When we think about, you know, how all this comes together, it’s all about software, algorithms, and math. You know, we capture this imagery-

(image of car driving down street, driver perspective; then other driving perspectives become overlaid in a moving mosaic; then transforming to linked fish-eye perspectives, photos giving way to software renderings)

-but to build the 3D models, we need to do geo-positioning. We need to do geo-registering of the images. We have to bundle adjust them. Find tie points. Extract geometry from the images. This process is a very calculated process. In fact, it was always done manual. Hollywood would spend millions of dollars to do a small urban corridor for a movie, ’cause they’d have to do it manually. They’d drive the streets with lasers, called LIDAR. They’d collected information with photos, they’d manually build each building. We do this all through software, algorithms, and math. A highly automated pipeline creating these cities. We took a decimal point off what it cost to build these cities, and that’s how we’re going to be able to scale this out, and make this reality a dream.
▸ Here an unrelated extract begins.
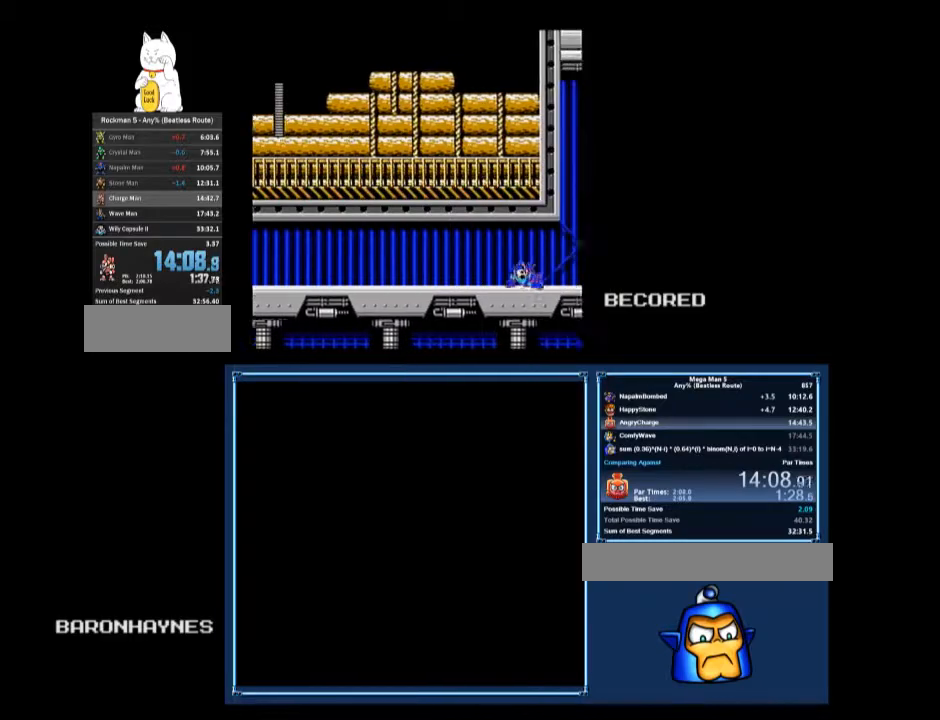
{"buttons": ["B", "DPAD_LEFT"], "events": []}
(view switches to car driving on rotating stylized globe, bristling with spatially distorted cities)

We think about the user interface. What does it mean to look at it from multiple perspectives? An ortho-view, a nadir-view. How do you keep the precision of the fidelity of the imagery while maintaining the fluidity of the model?

I’ll wrap up by showing you the — this is a brand new peek I haven’t really shown, kind of into the lab area of Virtual Earth.

(overhead shot of virtual city, downtown skyline, with street names overlaid map-style)

What we’re doing is — people like this a lot, this bird’s eye imagery we work with. It’s this high resolution data. But what we’ve found is they like the fluidity of the 3D model. A child can navigate with an X-box controller, or a game controller.

(shows pointer isolating parts of the view, changing overlays, switching from graphics to photos, etc; zooms in to street level shot)

So here what we’re trying to do is we bring the picture and project it into the 3D model space. You can see all types of resolution. From here, I can slowly pan the image over-

(drags image view with pointer, next view blends seamlessly from graphic to photo)

-I can get the next image, I can blend and transition. By doing this, I don’t lose the original detail. In fact, I might be recording history. The freshness, the capacity. I can turn this image. I can look at it from multiple viewpoints and angles.

(rotates whole cityscape)

What we’re trying to do is build a virtual world. We hope that we can make computing a user model you’re familiar with, and really drive insights from you, from all different directions. I thank you very much for your time.